Again, these actions were blamed on the BBC’s objective of finding a scapegoat, as well as the communications team trying to present the information to the outside world in the best way possible.

Dismissal hearing

Linwood told the tribunal his internal dismissal hearing was a “sham” and that the outcome was predetermined. And the tribunal agreed, deeming the way the BBC dismissed him as unfair, calling the proceedings “wholly inadequate”.

The tribunal concluded unanimously that the BBC did not conduct a reasonable investigation into Linwood’s misconduct, and that the failure to close the DMI project was not enough justification.

HR director Clare Dyer took over from Coles as an impartial person to conduct the disciplinary hearing, but the tribunal noted that Dyer had handled only 11 dismissals in her HR career and sometimes appeared overwhelmed by the proceedings, not reading some of the key documentation and focusing only on the witnesses.

The tribunal suggested Dyer needed to seek accountability for the project’s failure, but that she could not separate finding someone to blame for the DMI from Linwood’s personal liability for gross misconduct.

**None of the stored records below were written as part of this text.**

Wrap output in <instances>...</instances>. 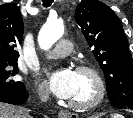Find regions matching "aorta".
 <instances>
[{"label":"aorta","instance_id":"aorta-1","mask_svg":"<svg viewBox=\"0 0 133 118\" xmlns=\"http://www.w3.org/2000/svg\"><path fill=\"white\" fill-rule=\"evenodd\" d=\"M64 33L63 24L58 21L47 22L41 28L38 35V43L41 49L48 50L59 40Z\"/></svg>","mask_w":133,"mask_h":118}]
</instances>
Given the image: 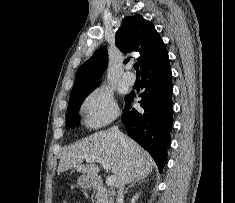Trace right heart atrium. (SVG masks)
I'll use <instances>...</instances> for the list:
<instances>
[{
    "label": "right heart atrium",
    "mask_w": 235,
    "mask_h": 203,
    "mask_svg": "<svg viewBox=\"0 0 235 203\" xmlns=\"http://www.w3.org/2000/svg\"><path fill=\"white\" fill-rule=\"evenodd\" d=\"M82 113L86 124L91 128H100L119 115V108L111 90L99 86L91 91L82 103Z\"/></svg>",
    "instance_id": "1"
}]
</instances>
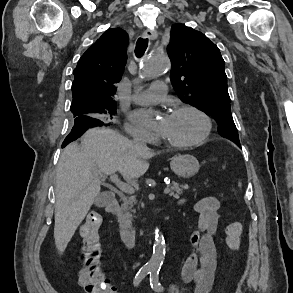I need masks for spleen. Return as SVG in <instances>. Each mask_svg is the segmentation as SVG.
Instances as JSON below:
<instances>
[{"instance_id": "3e777b00", "label": "spleen", "mask_w": 293, "mask_h": 293, "mask_svg": "<svg viewBox=\"0 0 293 293\" xmlns=\"http://www.w3.org/2000/svg\"><path fill=\"white\" fill-rule=\"evenodd\" d=\"M238 186L241 187V183L240 182H239Z\"/></svg>"}]
</instances>
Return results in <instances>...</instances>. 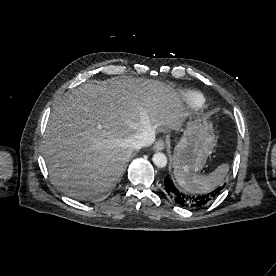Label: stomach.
I'll list each match as a JSON object with an SVG mask.
<instances>
[{"label": "stomach", "mask_w": 276, "mask_h": 276, "mask_svg": "<svg viewBox=\"0 0 276 276\" xmlns=\"http://www.w3.org/2000/svg\"><path fill=\"white\" fill-rule=\"evenodd\" d=\"M215 146L212 123L206 118L189 121L171 157L175 169L187 173L203 169Z\"/></svg>", "instance_id": "0dacf381"}]
</instances>
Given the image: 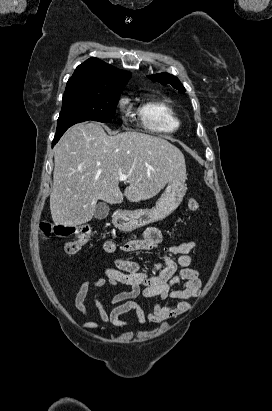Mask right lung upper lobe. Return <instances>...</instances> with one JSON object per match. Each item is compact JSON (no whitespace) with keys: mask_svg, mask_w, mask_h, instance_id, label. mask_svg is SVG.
Listing matches in <instances>:
<instances>
[{"mask_svg":"<svg viewBox=\"0 0 272 411\" xmlns=\"http://www.w3.org/2000/svg\"><path fill=\"white\" fill-rule=\"evenodd\" d=\"M130 77V72L119 70L97 58H90L76 68L67 82L65 93L125 86Z\"/></svg>","mask_w":272,"mask_h":411,"instance_id":"1","label":"right lung upper lobe"}]
</instances>
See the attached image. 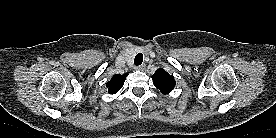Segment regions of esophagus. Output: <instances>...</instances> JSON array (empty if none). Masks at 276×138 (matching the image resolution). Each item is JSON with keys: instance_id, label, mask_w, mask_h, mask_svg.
<instances>
[{"instance_id": "1", "label": "esophagus", "mask_w": 276, "mask_h": 138, "mask_svg": "<svg viewBox=\"0 0 276 138\" xmlns=\"http://www.w3.org/2000/svg\"><path fill=\"white\" fill-rule=\"evenodd\" d=\"M145 67H146L145 64H142V65L138 66L137 69L140 71H144Z\"/></svg>"}]
</instances>
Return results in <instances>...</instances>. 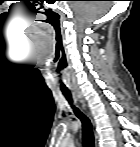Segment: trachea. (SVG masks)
Segmentation results:
<instances>
[{
	"label": "trachea",
	"instance_id": "obj_1",
	"mask_svg": "<svg viewBox=\"0 0 140 147\" xmlns=\"http://www.w3.org/2000/svg\"><path fill=\"white\" fill-rule=\"evenodd\" d=\"M71 107L75 115L81 120L82 127H83V146L84 147H95L94 143V134L92 130V125L90 120L78 109L73 105L72 96L70 93L64 92L63 93Z\"/></svg>",
	"mask_w": 140,
	"mask_h": 147
}]
</instances>
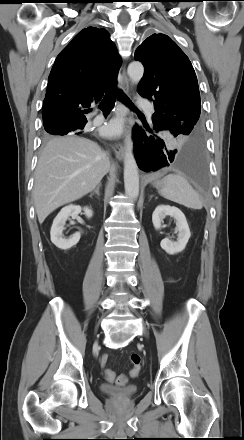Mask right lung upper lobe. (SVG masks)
<instances>
[{"instance_id": "cb5924a9", "label": "right lung upper lobe", "mask_w": 244, "mask_h": 440, "mask_svg": "<svg viewBox=\"0 0 244 440\" xmlns=\"http://www.w3.org/2000/svg\"><path fill=\"white\" fill-rule=\"evenodd\" d=\"M121 60L103 28L81 30L57 56L48 78L44 127L84 123L82 108L98 102L116 84Z\"/></svg>"}]
</instances>
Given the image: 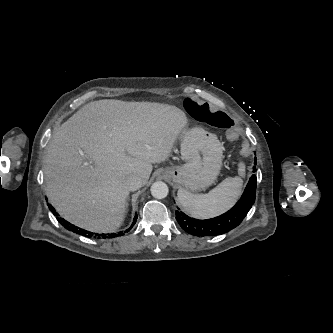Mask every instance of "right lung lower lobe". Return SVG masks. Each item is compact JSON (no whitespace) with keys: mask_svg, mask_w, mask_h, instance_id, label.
<instances>
[{"mask_svg":"<svg viewBox=\"0 0 333 333\" xmlns=\"http://www.w3.org/2000/svg\"><path fill=\"white\" fill-rule=\"evenodd\" d=\"M49 209H50V211H51L54 215L58 216V213H56V210H55L50 204H49ZM57 220H58V221L62 224V226H64L67 230H69V231H73V232H75V233H77V234H80V235H83V236H86V237H93V238H98V239H99V238H104V239H106V238H114V237L122 236V235H124V233H125V232H123V231H121V232H119V233H117V234H115V233H111V234H104V233H102V234H98V233H92V232H89V231H87V230H84V229H80V228H78L77 226H75V225H73V224L67 222V221L64 220L63 218H59V217H57ZM136 220H137V215H136L135 218H134V222H133L132 226L135 224ZM132 226H131L128 230H126V231H129V230L132 228Z\"/></svg>","mask_w":333,"mask_h":333,"instance_id":"98d812e1","label":"right lung lower lobe"}]
</instances>
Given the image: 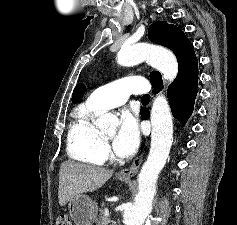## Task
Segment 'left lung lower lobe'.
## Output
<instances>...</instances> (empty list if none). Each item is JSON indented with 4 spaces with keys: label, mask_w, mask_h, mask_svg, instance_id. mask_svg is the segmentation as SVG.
<instances>
[{
    "label": "left lung lower lobe",
    "mask_w": 237,
    "mask_h": 225,
    "mask_svg": "<svg viewBox=\"0 0 237 225\" xmlns=\"http://www.w3.org/2000/svg\"><path fill=\"white\" fill-rule=\"evenodd\" d=\"M198 74L182 77L174 81L167 90V96L173 116L184 125L191 116L197 95ZM154 93H158L162 86L154 87ZM143 119L150 117L148 109H141Z\"/></svg>",
    "instance_id": "left-lung-lower-lobe-1"
}]
</instances>
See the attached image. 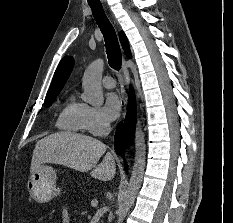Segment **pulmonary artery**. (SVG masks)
<instances>
[{"instance_id": "obj_1", "label": "pulmonary artery", "mask_w": 233, "mask_h": 223, "mask_svg": "<svg viewBox=\"0 0 233 223\" xmlns=\"http://www.w3.org/2000/svg\"><path fill=\"white\" fill-rule=\"evenodd\" d=\"M103 84L106 88H113L114 87V79L112 77L106 76L103 78Z\"/></svg>"}]
</instances>
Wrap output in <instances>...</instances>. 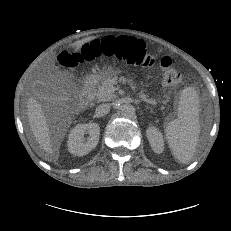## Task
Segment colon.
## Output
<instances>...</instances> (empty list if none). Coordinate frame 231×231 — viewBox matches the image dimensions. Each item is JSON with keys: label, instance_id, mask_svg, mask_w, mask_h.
Here are the masks:
<instances>
[{"label": "colon", "instance_id": "1", "mask_svg": "<svg viewBox=\"0 0 231 231\" xmlns=\"http://www.w3.org/2000/svg\"><path fill=\"white\" fill-rule=\"evenodd\" d=\"M101 56L115 58L130 65L140 67L159 66L163 70L164 83L167 86H177L181 82V73L173 65V60L165 56L160 60L149 54L142 40L130 37H106L102 40H94L83 48V54L63 52L60 62L66 67L76 66L83 58L94 60Z\"/></svg>", "mask_w": 231, "mask_h": 231}]
</instances>
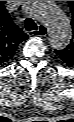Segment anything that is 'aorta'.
I'll list each match as a JSON object with an SVG mask.
<instances>
[{
  "label": "aorta",
  "mask_w": 74,
  "mask_h": 122,
  "mask_svg": "<svg viewBox=\"0 0 74 122\" xmlns=\"http://www.w3.org/2000/svg\"><path fill=\"white\" fill-rule=\"evenodd\" d=\"M23 9L48 28L49 45L56 50L66 48L72 38L71 24L54 1H24Z\"/></svg>",
  "instance_id": "obj_1"
}]
</instances>
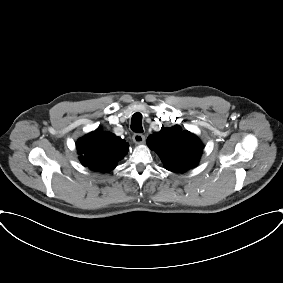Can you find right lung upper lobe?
<instances>
[{
	"label": "right lung upper lobe",
	"instance_id": "1",
	"mask_svg": "<svg viewBox=\"0 0 283 283\" xmlns=\"http://www.w3.org/2000/svg\"><path fill=\"white\" fill-rule=\"evenodd\" d=\"M129 144L111 132L97 129L77 142L84 166L95 171L108 172L114 169L117 162L128 152Z\"/></svg>",
	"mask_w": 283,
	"mask_h": 283
}]
</instances>
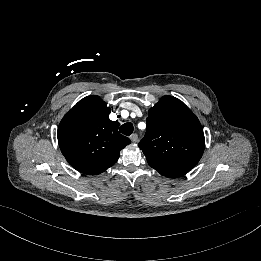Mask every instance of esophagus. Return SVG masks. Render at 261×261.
<instances>
[{
    "label": "esophagus",
    "mask_w": 261,
    "mask_h": 261,
    "mask_svg": "<svg viewBox=\"0 0 261 261\" xmlns=\"http://www.w3.org/2000/svg\"><path fill=\"white\" fill-rule=\"evenodd\" d=\"M130 139L133 143H136L138 141V135L134 133L130 136Z\"/></svg>",
    "instance_id": "1"
}]
</instances>
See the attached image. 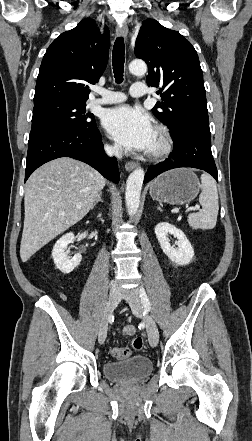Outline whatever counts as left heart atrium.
I'll list each match as a JSON object with an SVG mask.
<instances>
[{
  "label": "left heart atrium",
  "mask_w": 252,
  "mask_h": 441,
  "mask_svg": "<svg viewBox=\"0 0 252 441\" xmlns=\"http://www.w3.org/2000/svg\"><path fill=\"white\" fill-rule=\"evenodd\" d=\"M103 126L119 145L133 151H149L156 136L150 117L128 105L109 110Z\"/></svg>",
  "instance_id": "obj_1"
}]
</instances>
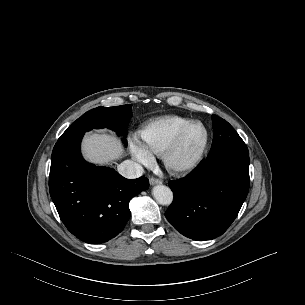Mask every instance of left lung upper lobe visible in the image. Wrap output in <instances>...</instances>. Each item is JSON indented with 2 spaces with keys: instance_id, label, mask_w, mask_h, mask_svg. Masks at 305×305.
I'll return each instance as SVG.
<instances>
[{
  "instance_id": "left-lung-upper-lobe-1",
  "label": "left lung upper lobe",
  "mask_w": 305,
  "mask_h": 305,
  "mask_svg": "<svg viewBox=\"0 0 305 305\" xmlns=\"http://www.w3.org/2000/svg\"><path fill=\"white\" fill-rule=\"evenodd\" d=\"M213 143L207 157L217 156L228 151L248 152V148L238 133L224 119L213 115Z\"/></svg>"
}]
</instances>
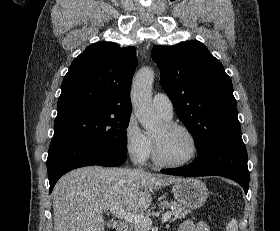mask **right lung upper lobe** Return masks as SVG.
I'll list each match as a JSON object with an SVG mask.
<instances>
[{
	"instance_id": "obj_1",
	"label": "right lung upper lobe",
	"mask_w": 280,
	"mask_h": 231,
	"mask_svg": "<svg viewBox=\"0 0 280 231\" xmlns=\"http://www.w3.org/2000/svg\"><path fill=\"white\" fill-rule=\"evenodd\" d=\"M136 49L97 42L74 59L62 83L55 121L100 114H131Z\"/></svg>"
}]
</instances>
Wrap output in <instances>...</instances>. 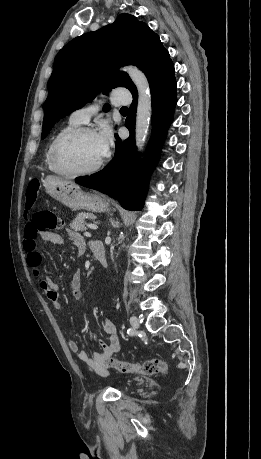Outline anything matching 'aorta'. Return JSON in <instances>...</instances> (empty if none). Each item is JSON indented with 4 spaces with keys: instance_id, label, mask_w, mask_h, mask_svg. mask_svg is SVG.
I'll list each match as a JSON object with an SVG mask.
<instances>
[{
    "instance_id": "1",
    "label": "aorta",
    "mask_w": 261,
    "mask_h": 459,
    "mask_svg": "<svg viewBox=\"0 0 261 459\" xmlns=\"http://www.w3.org/2000/svg\"><path fill=\"white\" fill-rule=\"evenodd\" d=\"M124 70L127 71L138 90L135 140L138 151H142L147 138L152 111L149 85L144 73L137 67L128 66Z\"/></svg>"
}]
</instances>
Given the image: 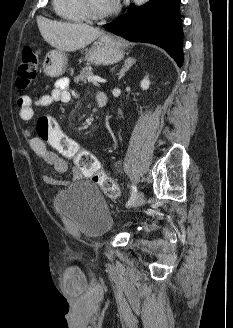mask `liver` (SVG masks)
Here are the masks:
<instances>
[{
  "label": "liver",
  "instance_id": "6515ba94",
  "mask_svg": "<svg viewBox=\"0 0 233 328\" xmlns=\"http://www.w3.org/2000/svg\"><path fill=\"white\" fill-rule=\"evenodd\" d=\"M44 40L59 51H76L84 48L103 32L87 24L51 21L40 17L37 20Z\"/></svg>",
  "mask_w": 233,
  "mask_h": 328
}]
</instances>
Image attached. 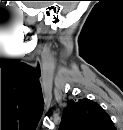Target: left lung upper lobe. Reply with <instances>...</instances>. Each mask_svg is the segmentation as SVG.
I'll list each match as a JSON object with an SVG mask.
<instances>
[{"instance_id": "5c2ea615", "label": "left lung upper lobe", "mask_w": 123, "mask_h": 130, "mask_svg": "<svg viewBox=\"0 0 123 130\" xmlns=\"http://www.w3.org/2000/svg\"><path fill=\"white\" fill-rule=\"evenodd\" d=\"M62 118L68 130H108L112 127L109 116L89 99L71 100Z\"/></svg>"}]
</instances>
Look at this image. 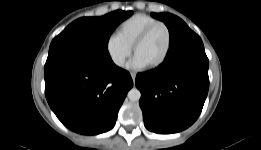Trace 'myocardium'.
<instances>
[{
	"label": "myocardium",
	"instance_id": "myocardium-1",
	"mask_svg": "<svg viewBox=\"0 0 261 150\" xmlns=\"http://www.w3.org/2000/svg\"><path fill=\"white\" fill-rule=\"evenodd\" d=\"M157 27H163L166 30L167 33V47H166V51L164 53V55L155 63H153L152 65L148 66L151 69H156L160 66H162L166 60L168 59L170 52H171V47H172V33L171 30L169 28V26L161 21H158L156 23H153L151 25H149L135 40L132 49H133V53H136L137 48L149 37V35L153 32V30H155Z\"/></svg>",
	"mask_w": 261,
	"mask_h": 150
}]
</instances>
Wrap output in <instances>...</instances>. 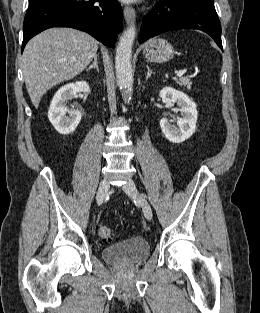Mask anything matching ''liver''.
I'll return each mask as SVG.
<instances>
[{
	"label": "liver",
	"mask_w": 260,
	"mask_h": 313,
	"mask_svg": "<svg viewBox=\"0 0 260 313\" xmlns=\"http://www.w3.org/2000/svg\"><path fill=\"white\" fill-rule=\"evenodd\" d=\"M98 44L91 35L72 28H52L33 37L23 52V76L33 105L38 108L50 88L81 73Z\"/></svg>",
	"instance_id": "liver-1"
}]
</instances>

“She wanted to remain focused on the ‘big picture’ rather than the detail,” the tribunal concluded. “She appeared to regard the detail and the documents as a tiresome and unduly time-consuming distraction from the task in hand.”

Take responsibility

During Linwood’s dismissal procedure, other witnesses told Dyer that Linwood was not the only person who should take responsibility, but Linwood was the only person to defend the project’s technology viability, which led to his dismissal.

The BBC has stated that it believed it acted responsibly at the time, and it is disappointed with the outcome of the tribunal.

But Linwood was not completely cleared of blame. The tribunal said he had contributed 15% to his own dismissal, for denying all responsibility for anything other than the technology, which the tribunal found to be unrealistic (5%), and the fact that he was part of the steering group and naturally bore a share of the responsibility (10%).  

Linwood has not claimed to bear no responsibility for the failure of DMI, just that he should not have been made the only “fall guy”. 

This case might be seen as an illustration of how today's business leaders need to take ownership of major IT projects and develop a close working relationship with those in charge of the technology, so that any problems can be detected quickly and steps taken before a culture of blame can develop.